Pengamat: Aspek Politik Pengaruhi Jokowi dalam Rombak Kabinet

Beberapa menteri baru Kabinet Kerja II berfoto bersama usai pengumuman perombakan kabinet oleh Presiden Joko Widodo di Istana Merdeka, Jakarta, Rabu (27/7).  (Republika/Wihdan)
Foto: Republika/ Wihdan
Beberapa menteri baru Kabinet Kerja II berfoto bersama usai pengumuman perombakan kabinet oleh Presiden Joko Widodo di Istana Merdeka, Jakarta, Rabu (27/7). (Republika/Wihdan)

REPUBLIKA.CO.ID, JAKARTA -- Akademisi politik Universitas Brawijaya Malang, Fajar Shodiq Ramadlan berpendapat pergantian seorang menteri, bukan hanya menyangkut pencapaian kerjanya saja, melainkan juga berkaitan dengan dukungan politik.

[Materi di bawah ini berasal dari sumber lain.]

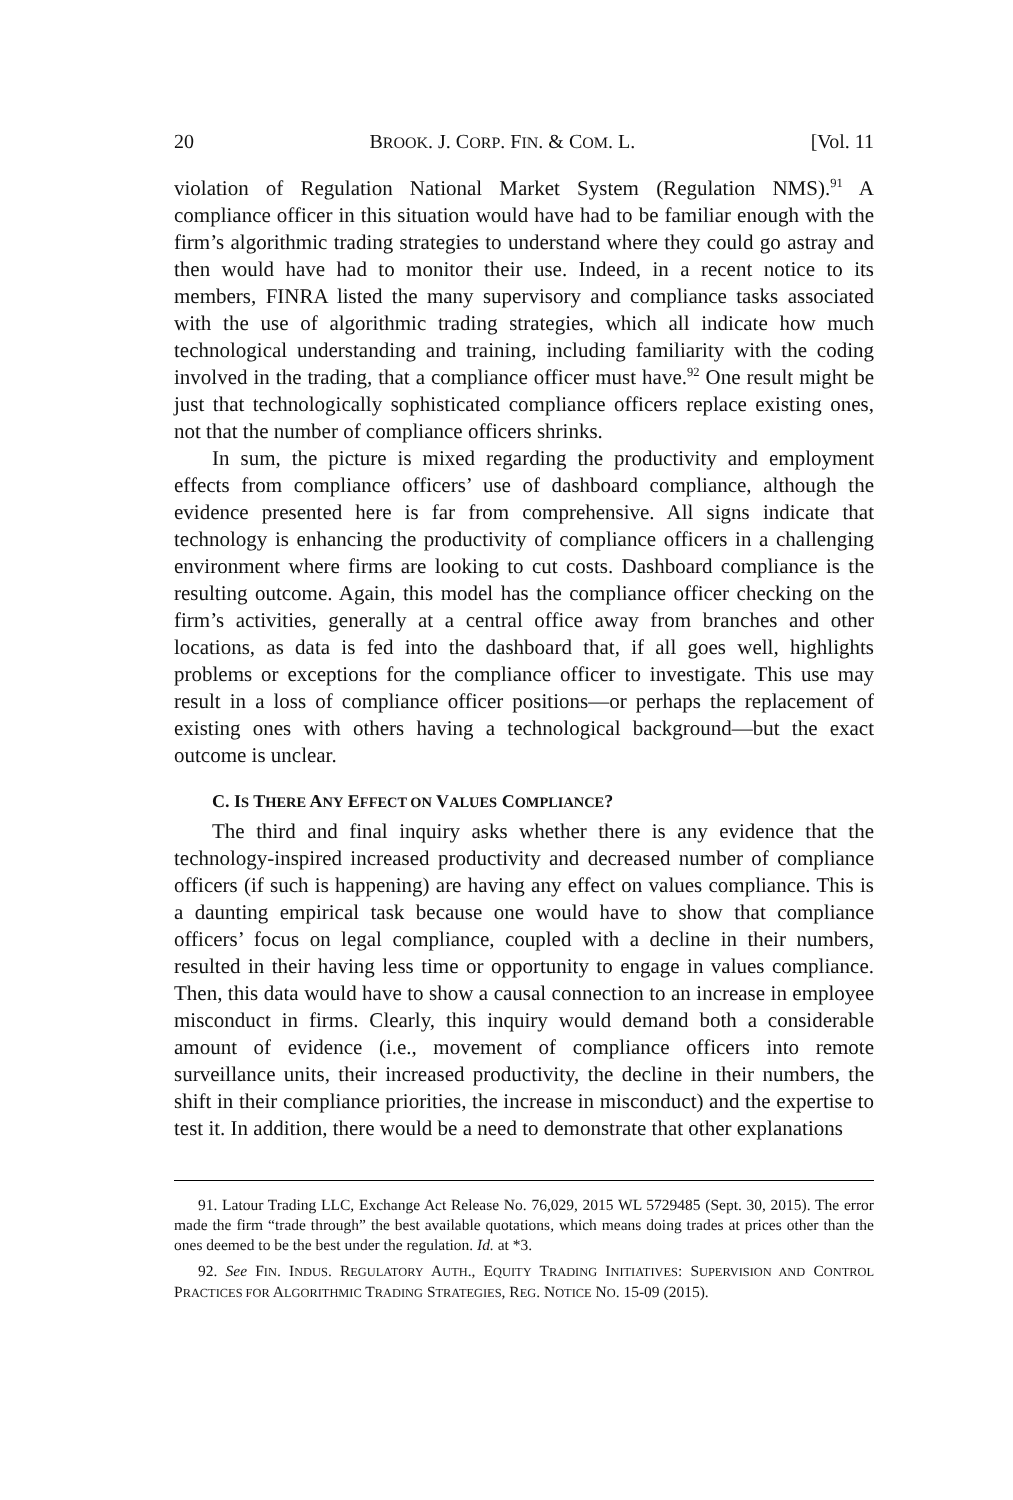20 BROOK. J. CORP. FIN. & COM. L. [Vol. 11
violation of Regulation National Market System (Regulation NMS).<sup>91</sup> A compliance officer in this situation would have had to be familiar enough with the firm’s algorithmic trading strategies to understand where they could go astray and then would have had to monitor their use. Indeed, in a recent notice to its members, FINRA listed the many supervisory and compliance tasks associated with the use of algorithmic trading strategies, which all indicate how much technological understanding and training, including familiarity with the coding involved in the trading, that a compliance officer must have.<sup>92</sup> One result might be just that technologically sophisticated compliance officers replace existing ones, not that the number of compliance officers shrinks.
In sum, the picture is mixed regarding the productivity and employment effects from compliance officers’ use of dashboard compliance, although the evidence presented here is far from comprehensive. All signs indicate that technology is enhancing the productivity of compliance officers in a challenging environment where firms are looking to cut costs. Dashboard compliance is the resulting outcome. Again, this model has the compliance officer checking on the firm’s activities, generally at a central office away from branches and other locations, as data is fed into the dashboard that, if all goes well, highlights problems or exceptions for the compliance officer to investigate. This use may result in a loss of compliance officer positions—or perhaps the replacement of existing ones with others having a technological background—but the exact outcome is unclear.
C. IS THERE ANY EFFECT ON VALUES COMPLIANCE?
The third and final inquiry asks whether there is any evidence that the technology-inspired increased productivity and decreased number of compliance officers (if such is happening) are having any effect on values compliance. This is a daunting empirical task because one would have to show that compliance officers’ focus on legal compliance, coupled with a decline in their numbers, resulted in their having less time or opportunity to engage in values compliance. Then, this data would have to show a causal connection to an increase in employee misconduct in firms. Clearly, this inquiry would demand both a considerable amount of evidence (i.e., movement of compliance officers into remote surveillance units, their increased productivity, the decline in their numbers, the shift in their compliance priorities, the increase in misconduct) and the expertise to test it. In addition, there would be a need to demonstrate that other explanations
91. Latour Trading LLC, Exchange Act Release No. 76,029, 2015 WL 5729485 (Sept. 30, 2015). The error made the firm “trade through” the best available quotations, which means doing trades at prices other than the ones deemed to be the best under the regulation. Id. at *3.
92. See FIN. INDUS. REGULATORY AUTH., EQUITY TRADING INITIATIVES: SUPERVISION AND CONTROL PRACTICES FOR ALGORITHMIC TRADING STRATEGIES, REG. NOTICE NO. 15-09 (2015).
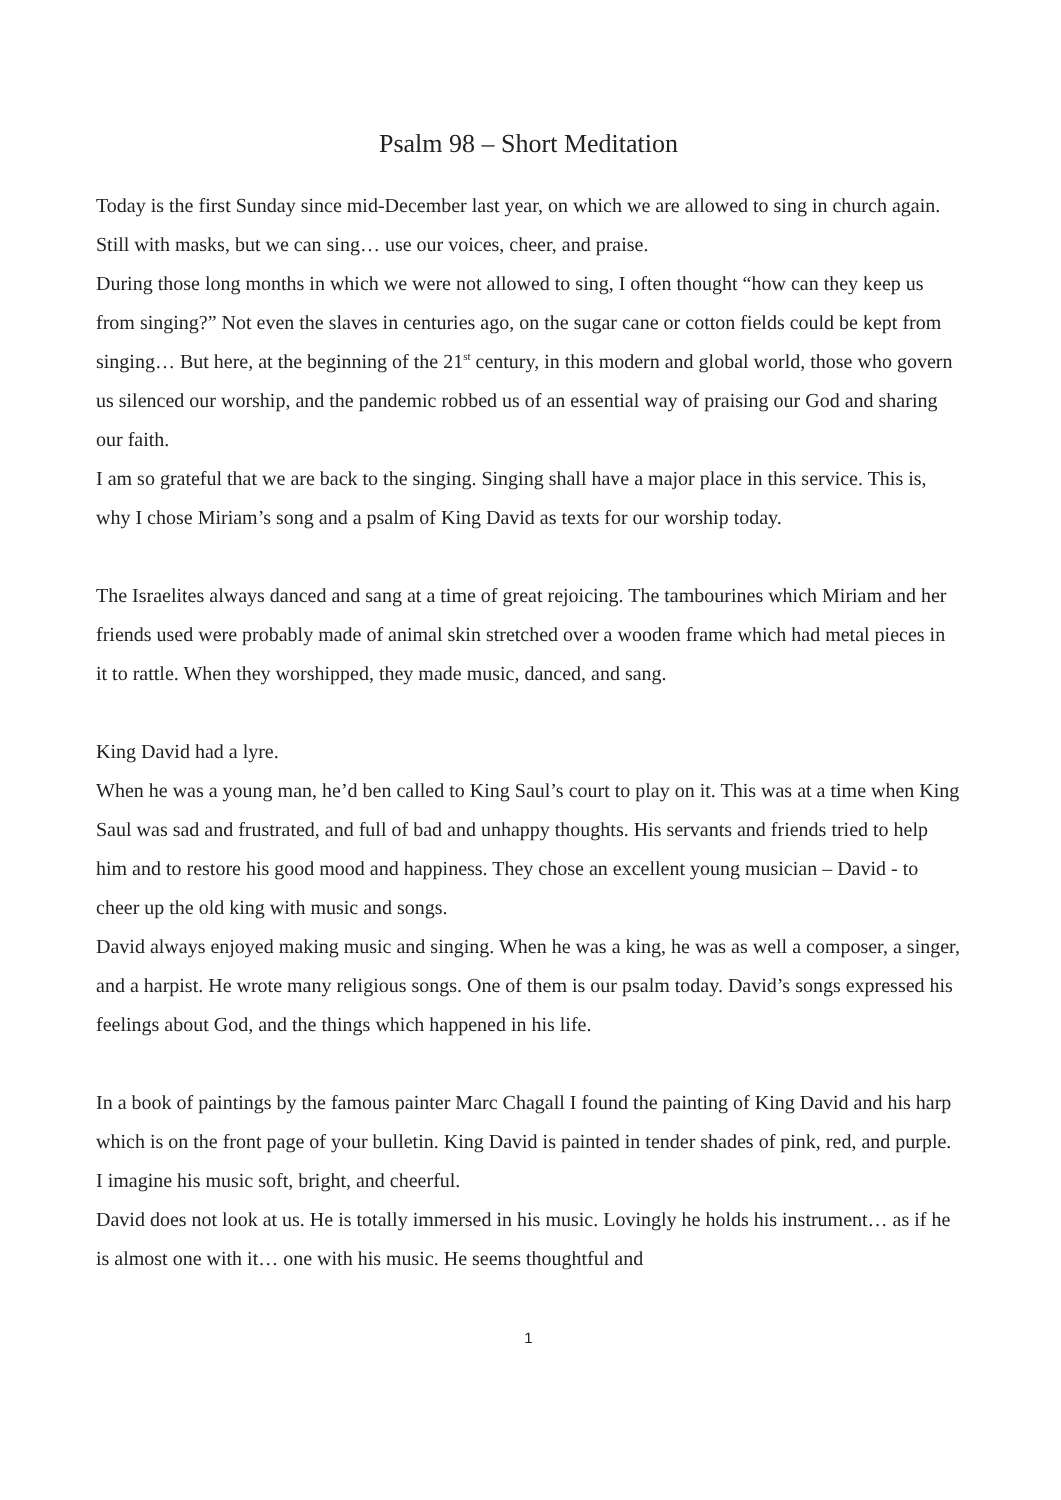Psalm 98 – Short Meditation
Today is the first Sunday since mid-December last year, on which we are allowed to sing in church again. Still with masks, but we can sing… use our voices, cheer, and praise.
During those long months in which we were not allowed to sing, I often thought “how can they keep us from singing?” Not even the slaves in centuries ago, on the sugar cane or cotton fields could be kept from singing… But here, at the beginning of the 21<sup>st</sup> century, in this modern and global world, those who govern us silenced our worship, and the pandemic robbed us of an essential way of praising our God and sharing our faith.
I am so grateful that we are back to the singing. Singing shall have a major place in this service. This is, why I chose Miriam’s song and a psalm of King David as texts for our worship today.
The Israelites always danced and sang at a time of great rejoicing. The tambourines which Miriam and her friends used were probably made of animal skin stretched over a wooden frame which had metal pieces in it to rattle. When they worshipped, they made music, danced, and sang.
King David had a lyre.
When he was a young man, he’d ben called to King Saul’s court to play on it. This was at a time when King Saul was sad and frustrated, and full of bad and unhappy thoughts. His servants and friends tried to help him and to restore his good mood and happiness. They chose an excellent young musician – David - to cheer up the old king with music and songs.
David always enjoyed making music and singing. When he was a king, he was as well a composer, a singer, and a harpist. He wrote many religious songs. One of them is our psalm today. David’s songs expressed his feelings about God, and the things which happened in his life.
In a book of paintings by the famous painter Marc Chagall I found the painting of King David and his harp which is on the front page of your bulletin. King David is painted in tender shades of pink, red, and purple. I imagine his music soft, bright, and cheerful.
David does not look at us. He is totally immersed in his music. Lovingly he holds his instrument… as if he is almost one with it… one with his music. He seems thoughtful and
1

"Seorang menteri diganti, bukan soal capaian kerja saja tetapi juga berkaitan dengan dukungan politik. Presiden Jokowi dan Wakil Presiden Jusuf Kalla pasti mempertimbangkan risiko dan untung rugi pergantian menteri, contohnya dampak secara politis dan teknis," ujar Fajar ketika mengomentari perombakan kabinet yang diumumkan baru-baru ini.

Dalam Kabinet Kerja, kini sudah terdapat wakil Partai Golkar yaitu Airlangga Hartarto dan Asman Abnur dari PAN.

Dampak secara politis tersebut menurut Fajar berkaitan dengan dukungan partai dan ormas. Sedangkan dampak teknis, yaitu capaian kerja, kelanjutan program, dan perlembagaan terkait program.

Fajar berpendapat ada beberapa hal yang harus diperhatikan, pertama perombakan kabinet (reshuffle) adalah hak prerogratif presiden. Kedua, setidaknya ada dua pertimbangan reshuffle, yakni pertimbangan politis dan prestasi kerja.

"Dalam sejarahnya, meski sistem presidensial digunakan di Indonesia, tidak ada satu pun presiden pascareformasi yang mengabaikan aspek politis dalam membentuk kabinet. Pada kabinet SBY-Budiono saja, setidaknya 60 persen kabinet diisi oleh menteri berlatar belakang partai. Untuk reshuffle kabinet Jokowi-JK kali ini, setidaknya 50 persen menteri berlatarbelakang dari partai politik," kata Fajar.

Baca juga,  Jokowi Ungkap Alasan Reshuffle Kabinet Kerja.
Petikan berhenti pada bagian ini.